● YOUR INSTRUCTIONS: What is needed is an exact reproduction of the listing, without its pictures.

● INFORMATION SUPPLIED:
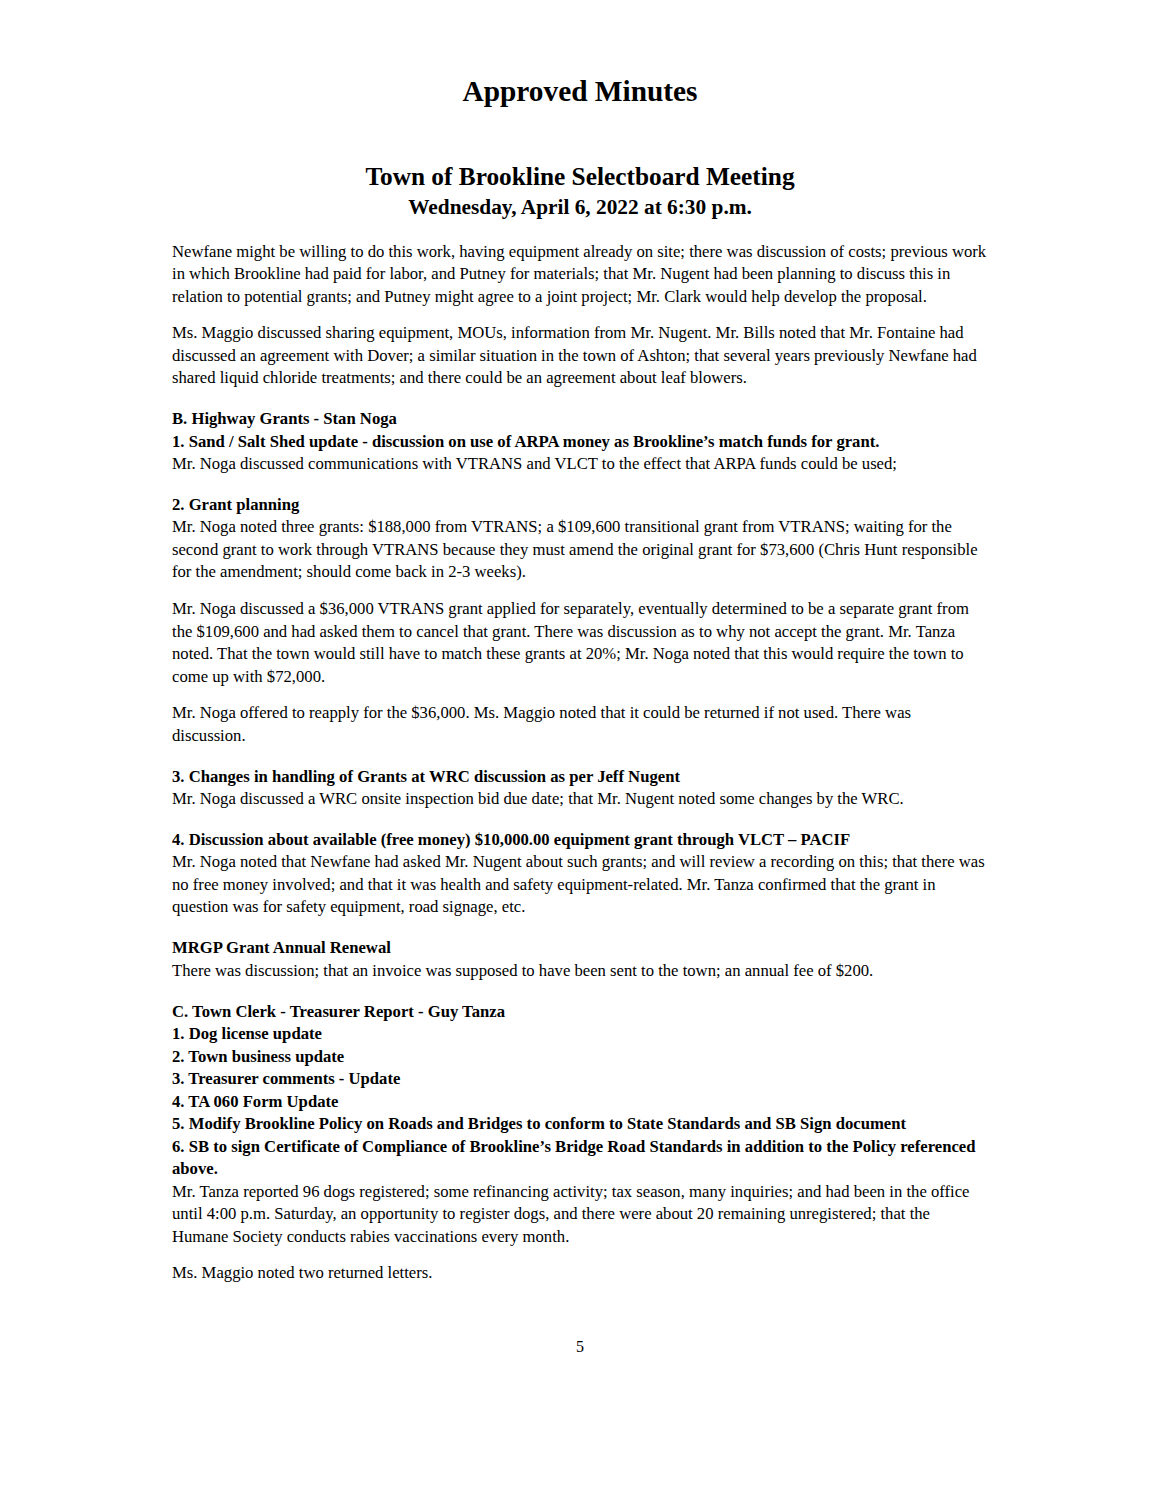Approved Minutes
Town of Brookline Selectboard Meeting
Wednesday, April 6, 2022 at 6:30 p.m.
Newfane might be willing to do this work, having equipment already on site; there was discussion of costs; previous work in which Brookline had paid for labor, and Putney for materials; that Mr. Nugent had been planning to discuss this in relation to potential grants; and Putney might agree to a joint project; Mr. Clark would help develop the proposal.
Ms. Maggio discussed sharing equipment, MOUs, information from Mr. Nugent. Mr. Bills noted that Mr. Fontaine had discussed an agreement with Dover; a similar situation in the town of Ashton; that several years previously Newfane had shared liquid chloride treatments; and there could be an agreement about leaf blowers.
B. Highway Grants - Stan Noga
1. Sand / Salt Shed update - discussion on use of ARPA money as Brookline’s match funds for grant.
Mr. Noga discussed communications with VTRANS and VLCT to the effect that ARPA funds could be used;
2. Grant planning
Mr. Noga noted three grants: $188,000 from VTRANS; a $109,600 transitional grant from VTRANS; waiting for the second grant to work through VTRANS because they must amend the original grant for $73,600 (Chris Hunt responsible for the amendment; should come back in 2-3 weeks).
Mr. Noga discussed a $36,000 VTRANS grant applied for separately, eventually determined to be a separate grant from the $109,600 and had asked them to cancel that grant. There was discussion as to why not accept the grant. Mr. Tanza noted. That the town would still have to match these grants at 20%; Mr. Noga noted that this would require the town to come up with $72,000.
Mr. Noga offered to reapply for the $36,000. Ms. Maggio noted that it could be returned if not used. There was discussion.
3. Changes in handling of Grants at WRC discussion as per Jeff Nugent
Mr. Noga discussed a WRC onsite inspection bid due date; that Mr. Nugent noted some changes by the WRC.
4. Discussion about available (free money) $10,000.00 equipment grant through VLCT – PACIF
Mr. Noga noted that Newfane had asked Mr. Nugent about such grants; and will review a recording on this; that there was no free money involved; and that it was health and safety equipment-related. Mr. Tanza confirmed that the grant in question was for safety equipment, road signage, etc.
MRGP Grant Annual Renewal
There was discussion; that an invoice was supposed to have been sent to the town; an annual fee of $200.
C. Town Clerk - Treasurer Report - Guy Tanza
1. Dog license update
2. Town business update
3. Treasurer comments - Update
4. TA 060 Form Update
5. Modify Brookline Policy on Roads and Bridges to conform to State Standards and SB Sign document
6. SB to sign Certificate of Compliance of Brookline’s Bridge Road Standards in addition to the Policy referenced above.
Mr. Tanza reported 96 dogs registered; some refinancing activity; tax season, many inquiries; and had been in the office until 4:00 p.m. Saturday, an opportunity to register dogs, and there were about 20 remaining unregistered; that the Humane Society conducts rabies vaccinations every month.
Ms. Maggio noted two returned letters.
5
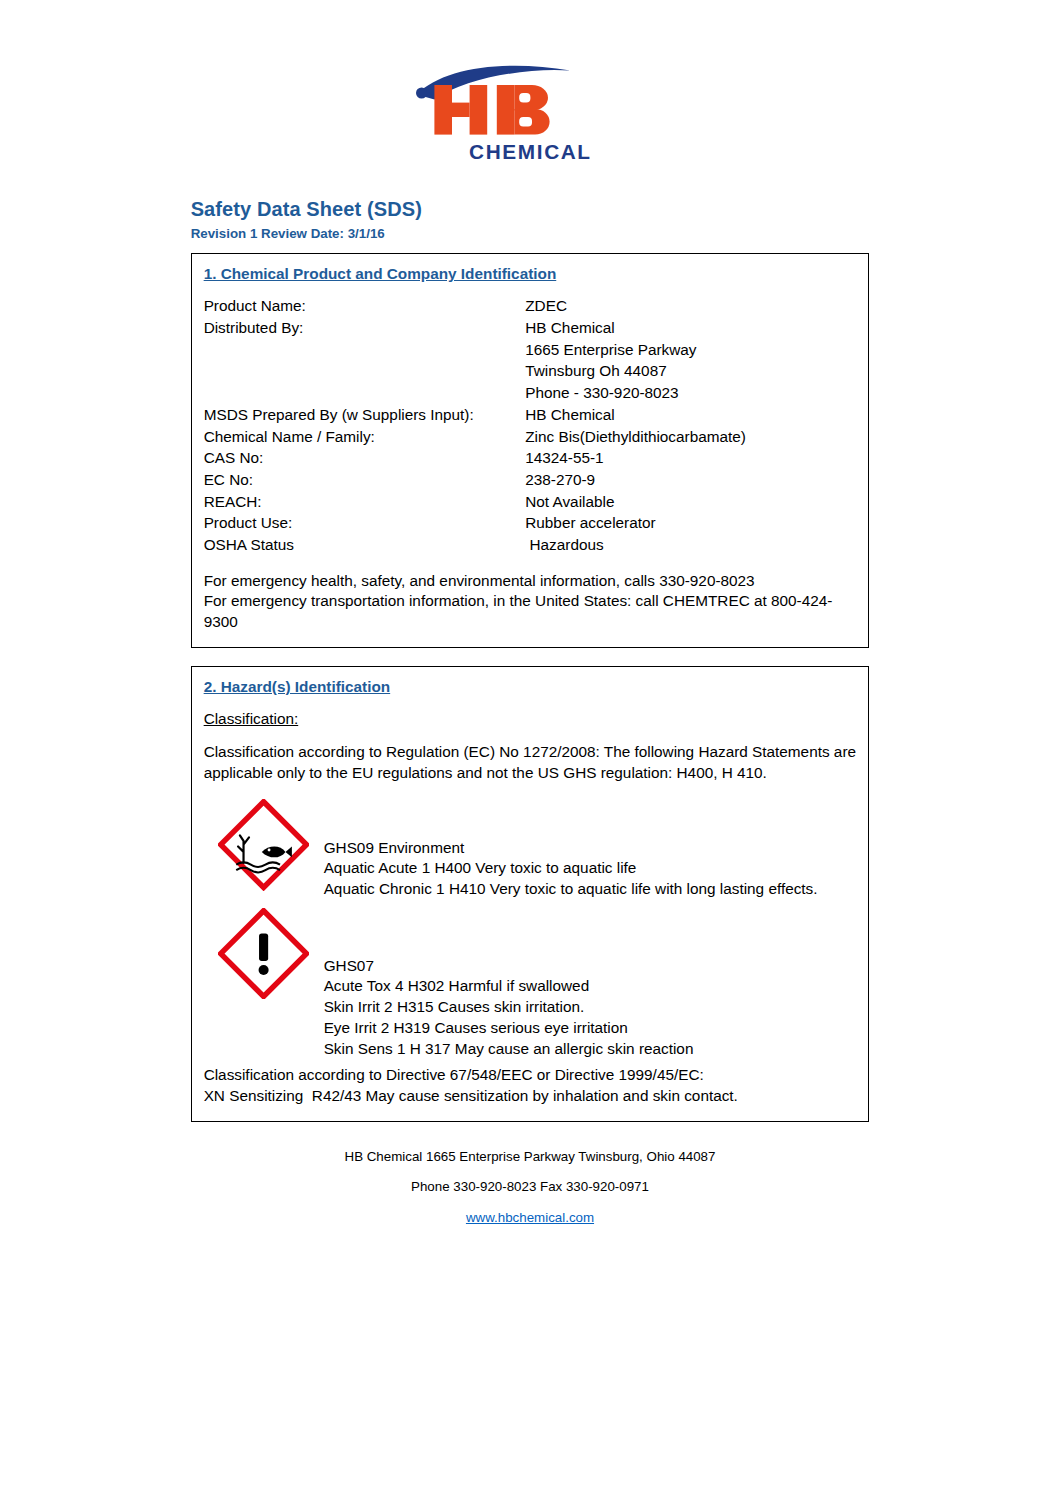CHEMICAL
Safety Data Sheet (SDS)
Revision 1 Review Date: 3/1/16
1. Chemical Product and Company Identification
| Product Name: | ZDEC |
| Distributed By: | HB Chemical |
| | 1665 Enterprise Parkway |
| | Twinsburg Oh 44087 |
| | Phone - 330-920-8023 |
| MSDS Prepared By (w Suppliers Input): | HB Chemical |
| Chemical Name / Family: | Zinc Bis(Diethyldithiocarbamate) |
| CAS No: | 14324-55-1 |
| EC No: | 238-270-9 |
| REACH: | Not Available |
| Product Use: | Rubber accelerator |
| OSHA Status | Hazardous |
For emergency health, safety, and environmental information, calls 330-920-8023
For emergency transportation information, in the United States: call CHEMTREC at 800-424-9300
2. Hazard(s) Identification
Classification:
Classification according to Regulation (EC) No 1272/2008: The following Hazard Statements are applicable only to the EU regulations and not the US GHS regulation: H400, H 410.
GHS09 Environment
Aquatic Acute 1 H400 Very toxic to aquatic life
Aquatic Chronic 1 H410 Very toxic to aquatic life with long lasting effects.
GHS07
Acute Tox 4 H302 Harmful if swallowed
Skin Irrit 2 H315 Causes skin irritation.
Eye Irrit 2 H319 Causes serious eye irritation
Skin Sens 1 H 317 May cause an allergic skin reaction
Classification according to Directive 67/548/EEC or Directive 1999/45/EC:
XN Sensitizing R42/43 May cause sensitization by inhalation and skin contact.
HB Chemical 1665 Enterprise Parkway Twinsburg, Ohio 44087
Phone 330-920-8023 Fax 330-920-0971
www.hbchemical.com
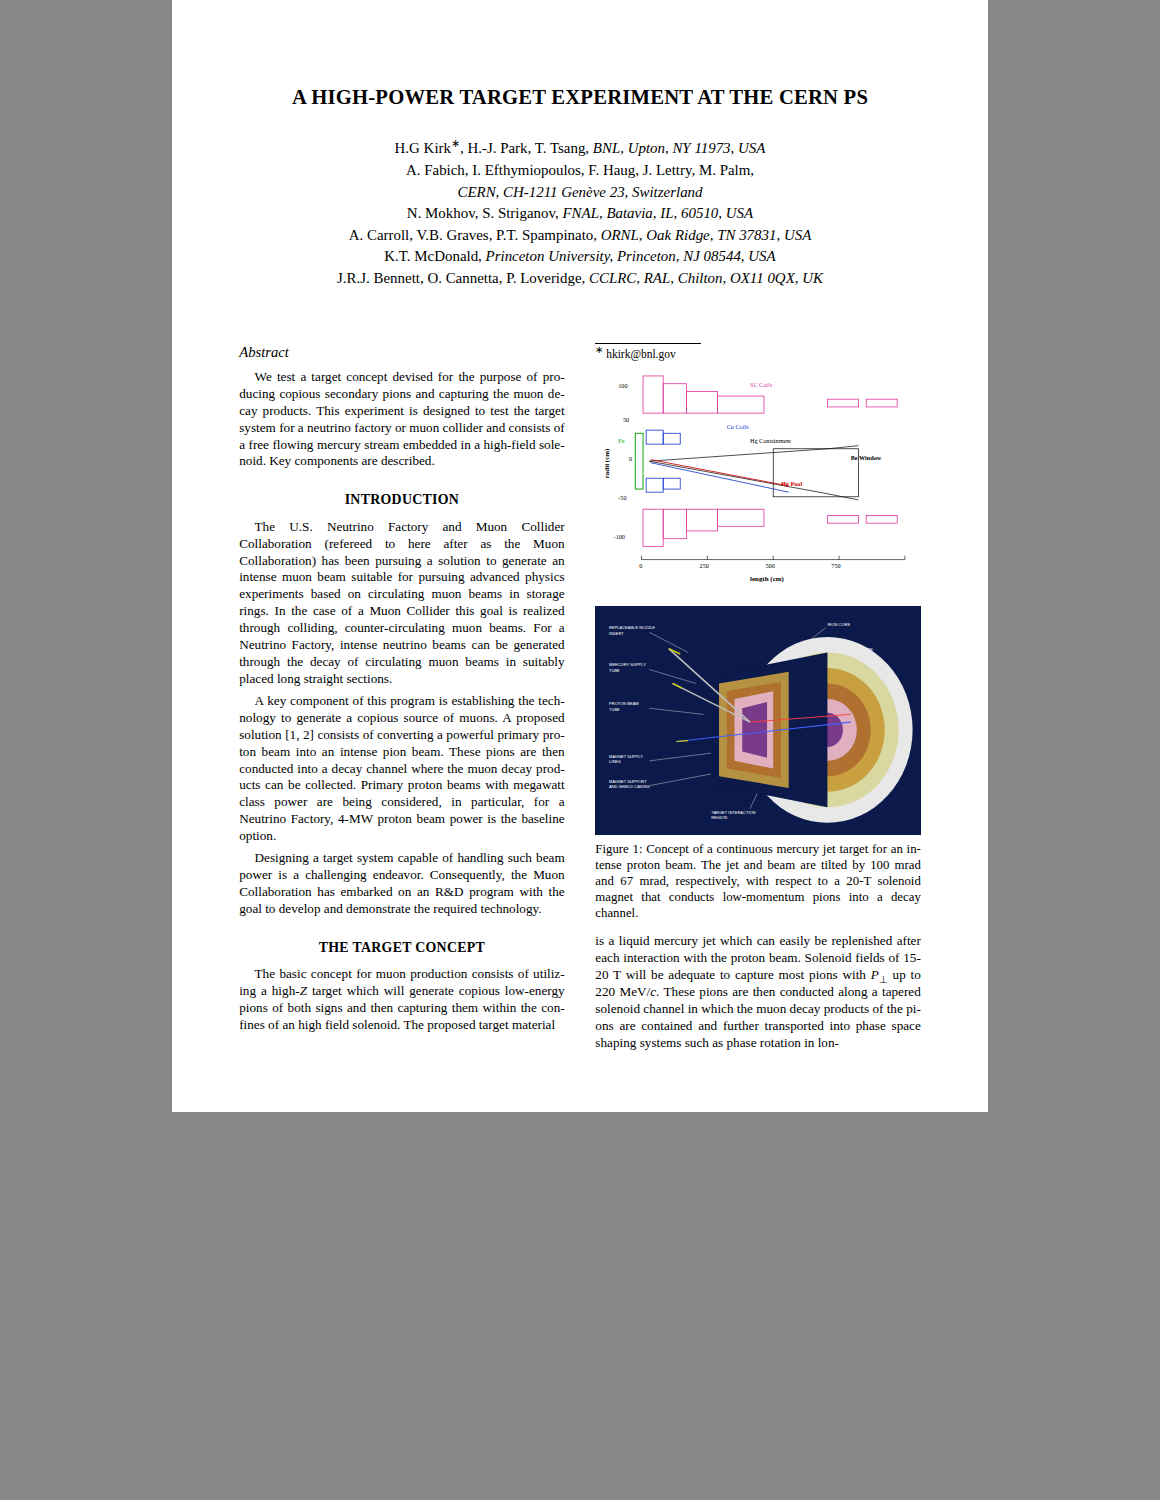A HIGH-POWER TARGET EXPERIMENT AT THE CERN PS
H.G Kirk∗, H.-J. Park, T. Tsang, BNL, Upton, NY 11973, USA
A. Fabich, I. Efthymiopoulos, F. Haug, J. Lettry, M. Palm,
CERN, CH-1211 Genève 23, Switzerland
N. Mokhov, S. Striganov, FNAL, Batavia, IL, 60510, USA
A. Carroll, V.B. Graves, P.T. Spampinato, ORNL, Oak Ridge, TN 37831, USA
K.T. McDonald, Princeton University, Princeton, NJ 08544, USA
J.R.J. Bennett, O. Cannetta, P. Loveridge, CCLRC, RAL, Chilton, OX11 0QX, UK
Abstract
We test a target concept devised for the purpose of producing copious secondary pions and capturing the muon decay products. This experiment is designed to test the target system for a neutrino factory or muon collider and consists of a free flowing mercury stream embedded in a high-field solenoid. Key components are described.
Introduction
The U.S. Neutrino Factory and Muon Collider Collaboration (refereed to here after as the Muon Collaboration) has been pursuing a solution to generate an intense muon beam suitable for pursuing advanced physics experiments based on circulating muon beams in storage rings. In the case of a Muon Collider this goal is realized through colliding, counter-circulating muon beams. For a Neutrino Factory, intense neutrino beams can be generated through the decay of circulating muon beams in suitably placed long straight sections.
A key component of this program is establishing the technology to generate a copious source of muons. A proposed solution [1, 2] consists of converting a powerful primary proton beam into an intense pion beam. These pions are then conducted into a decay channel where the muon decay products can be collected. Primary proton beams with megawatt class power are being considered, in particular, for a Neutrino Factory, 4-MW proton beam power is the baseline option.
Designing a target system capable of handling such beam power is a challenging endeavor. Consequently, the Muon Collaboration has embarked on an R&D program with the goal to develop and demonstrate the required technology.
The Target Concept
The basic concept for muon production consists of utilizing a high-Z target which will generate copious low-energy pions of both signs and then capturing them within the confines of an high field solenoid. The proposed target material
∗ hkirk@bnl.gov
0 250 500 750 length (cm) 100 50 0 -50 -100 radii (cm) SC Coils Cu Coils Fe Hg Containment Be Window Hg Pool
REPLACEABLE NOZZLE INSERT MERCURY SUPPLY TUBE PROTON BEAM TUBE MAGNET SUPPLY LINES MAGNET SUPPORT AND SHIELD CASING TARGET INTERACTION REGION IRON CORE HOLLOW CORE MAGNET 3 HOLLOW CORE MAGNET 2 HOLLOW CORE MAGNET 1
Figure 1: Concept of a continuous mercury jet target for an intense proton beam. The jet and beam are tilted by 100 mrad and 67 mrad, respectively, with respect to a 20-T solenoid magnet that conducts low-momentum pions into a decay channel.
is a liquid mercury jet which can easily be replenished after each interaction with the proton beam. Solenoid fields of 15-20 T will be adequate to capture most pions with P⊥ up to 220 MeV/c. These pions are then conducted along a tapered solenoid channel in which the muon decay products of the pions are contained and further transported into phase space shaping systems such as phase rotation in lon-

● RESPONSE AREA:
Approved Minutes
Town of Brookline Selectboard Meeting
Wednesday, April 6, 2022 at 6:30 p.m.
Newfane might be willing to do this work, having equipment already on site; there was discussion of costs; previous work in which Brookline had paid for labor, and Putney for materials; that Mr. Nugent had been planning to discuss this in relation to potential grants; and Putney might agree to a joint project; Mr. Clark would help develop the proposal.
Ms. Maggio discussed sharing equipment, MOUs, information from Mr. Nugent. Mr. Bills noted that Mr. Fontaine had discussed an agreement with Dover; a similar situation in the town of Ashton; that several years previously Newfane had shared liquid chloride treatments; and there could be an agreement about leaf blowers.
B. Highway Grants - Stan Noga
1. Sand / Salt Shed update - discussion on use of ARPA money as Brookline’s match funds for grant.
Mr. Noga discussed communications with VTRANS and VLCT to the effect that ARPA funds could be used;
2. Grant planning
Mr. Noga noted three grants: $188,000 from VTRANS; a $109,600 transitional grant from VTRANS; waiting for the second grant to work through VTRANS because they must amend the original grant for $73,600 (Chris Hunt responsible for the amendment; should come back in 2-3 weeks).
Mr. Noga discussed a $36,000 VTRANS grant applied for separately, eventually determined to be a separate grant from the $109,600 and had asked them to cancel that grant. There was discussion as to why not accept the grant. Mr. Tanza noted. That the town would still have to match these grants at 20%; Mr. Noga noted that this would require the town to come up with $72,000.
Mr. Noga offered to reapply for the $36,000. Ms. Maggio noted that it could be returned if not used. There was discussion.
3. Changes in handling of Grants at WRC discussion as per Jeff Nugent
Mr. Noga discussed a WRC onsite inspection bid due date; that Mr. Nugent noted some changes by the WRC.
4. Discussion about available (free money) $10,000.00 equipment grant through VLCT – PACIF
Mr. Noga noted that Newfane had asked Mr. Nugent about such grants; and will review a recording on this; that there was no free money involved; and that it was health and safety equipment-related. Mr. Tanza confirmed that the grant in question was for safety equipment, road signage, etc.
MRGP Grant Annual Renewal
There was discussion; that an invoice was supposed to have been sent to the town; an annual fee of $200.
C. Town Clerk - Treasurer Report - Guy Tanza
1. Dog license update
2. Town business update
3. Treasurer comments - Update
4. TA 060 Form Update
5. Modify Brookline Policy on Roads and Bridges to conform to State Standards and SB Sign document
6. SB to sign Certificate of Compliance of Brookline’s Bridge Road Standards in addition to the Policy referenced above.
Mr. Tanza reported 96 dogs registered; some refinancing activity; tax season, many inquiries; and had been in the office until 4:00 p.m. Saturday, an opportunity to register dogs, and there were about 20 remaining unregistered; that the Humane Society conducts rabies vaccinations every month.
Ms. Maggio noted two returned letters.
5
CHEMICAL
Safety Data Sheet (SDS)
Revision 1 Review Date: 3/1/16
1. Chemical Product and Company Identification
| Product Name: | ZDEC |
| Distributed By: | HB Chemical |
| | 1665 Enterprise Parkway |
| | Twinsburg Oh 44087 |
| | Phone - 330-920-8023 |
| MSDS Prepared By (w Suppliers Input): | HB Chemical |
| Chemical Name / Family: | Zinc Bis(Diethyldithiocarbamate) |
| CAS No: | 14324-55-1 |
| EC No: | 238-270-9 |
| REACH: | Not Available |
| Product Use: | Rubber accelerator |
| OSHA Status | Hazardous |
For emergency health, safety, and environmental information, calls 330-920-8023
For emergency transportation information, in the United States: call CHEMTREC at 800-424-9300
2. Hazard(s) Identification
Classification:
Classification according to Regulation (EC) No 1272/2008: The following Hazard Statements are applicable only to the EU regulations and not the US GHS regulation: H400, H 410.
GHS09 Environment
Aquatic Acute 1 H400 Very toxic to aquatic life
Aquatic Chronic 1 H410 Very toxic to aquatic life with long lasting effects.
GHS07
Acute Tox 4 H302 Harmful if swallowed
Skin Irrit 2 H315 Causes skin irritation.
Eye Irrit 2 H319 Causes serious eye irritation
Skin Sens 1 H 317 May cause an allergic skin reaction
Classification according to Directive 67/548/EEC or Directive 1999/45/EC:
XN Sensitizing R42/43 May cause sensitization by inhalation and skin contact.
HB Chemical 1665 Enterprise Parkway Twinsburg, Ohio 44087
Phone 330-920-8023 Fax 330-920-0971
www.hbchemical.com
A HIGH-POWER TARGET EXPERIMENT AT THE CERN PS
H.G Kirk∗, H.-J. Park, T. Tsang, BNL, Upton, NY 11973, USA
A. Fabich, I. Efthymiopoulos, F. Haug, J. Lettry, M. Palm,
CERN, CH-1211 Genève 23, Switzerland
N. Mokhov, S. Striganov, FNAL, Batavia, IL, 60510, USA
A. Carroll, V.B. Graves, P.T. Spampinato, ORNL, Oak Ridge, TN 37831, USA
K.T. McDonald, Princeton University, Princeton, NJ 08544, USA
J.R.J. Bennett, O. Cannetta, P. Loveridge, CCLRC, RAL, Chilton, OX11 0QX, UK
Abstract
We test a target concept devised for the purpose of producing copious secondary pions and capturing the muon decay products. This experiment is designed to test the target system for a neutrino factory or muon collider and consists of a free flowing mercury stream embedded in a high-field solenoid. Key components are described.
Introduction
The U.S. Neutrino Factory and Muon Collider Collaboration (refereed to here after as the Muon Collaboration) has been pursuing a solution to generate an intense muon beam suitable for pursuing advanced physics experiments based on circulating muon beams in storage rings. In the case of a Muon Collider this goal is realized through colliding, counter-circulating muon beams. For a Neutrino Factory, intense neutrino beams can be generated through the decay of circulating muon beams in suitably placed long straight sections.
A key component of this program is establishing the technology to generate a copious source of muons. A proposed solution [1, 2] consists of converting a powerful primary proton beam into an intense pion beam. These pions are then conducted into a decay channel where the muon decay products can be collected. Primary proton beams with megawatt class power are being considered, in particular, for a Neutrino Factory, 4-MW proton beam power is the baseline option.
Designing a target system capable of handling such beam power is a challenging endeavor. Consequently, the Muon Collaboration has embarked on an R&D program with the goal to develop and demonstrate the required technology.
The Target Concept
The basic concept for muon production consists of utilizing a high-Z target which will generate copious low-energy pions of both signs and then capturing them within the confines of an high field solenoid. The proposed target material
∗ hkirk@bnl.gov
0 250 500 750 length (cm) 100 50 0 -50 -100 radii (cm) SC Coils Cu Coils Fe Hg Containment Be Window Hg Pool
REPLACEABLE NOZZLE INSERT MERCURY SUPPLY TUBE PROTON BEAM TUBE MAGNET SUPPLY LINES MAGNET SUPPORT AND SHIELD CASING TARGET INTERACTION REGION IRON CORE HOLLOW CORE MAGNET 3 HOLLOW CORE MAGNET 2 HOLLOW CORE MAGNET 1
Figure 1: Concept of a continuous mercury jet target for an intense proton beam. The jet and beam are tilted by 100 mrad and 67 mrad, respectively, with respect to a 20-T solenoid magnet that conducts low-momentum pions into a decay channel.
is a liquid mercury jet which can easily be replenished after each interaction with the proton beam. Solenoid fields of 15-20 T will be adequate to capture most pions with P⊥ up to 220 MeV/c. These pions are then conducted along a tapered solenoid channel in which the muon decay products of the pions are contained and further transported into phase space shaping systems such as phase rotation in lon-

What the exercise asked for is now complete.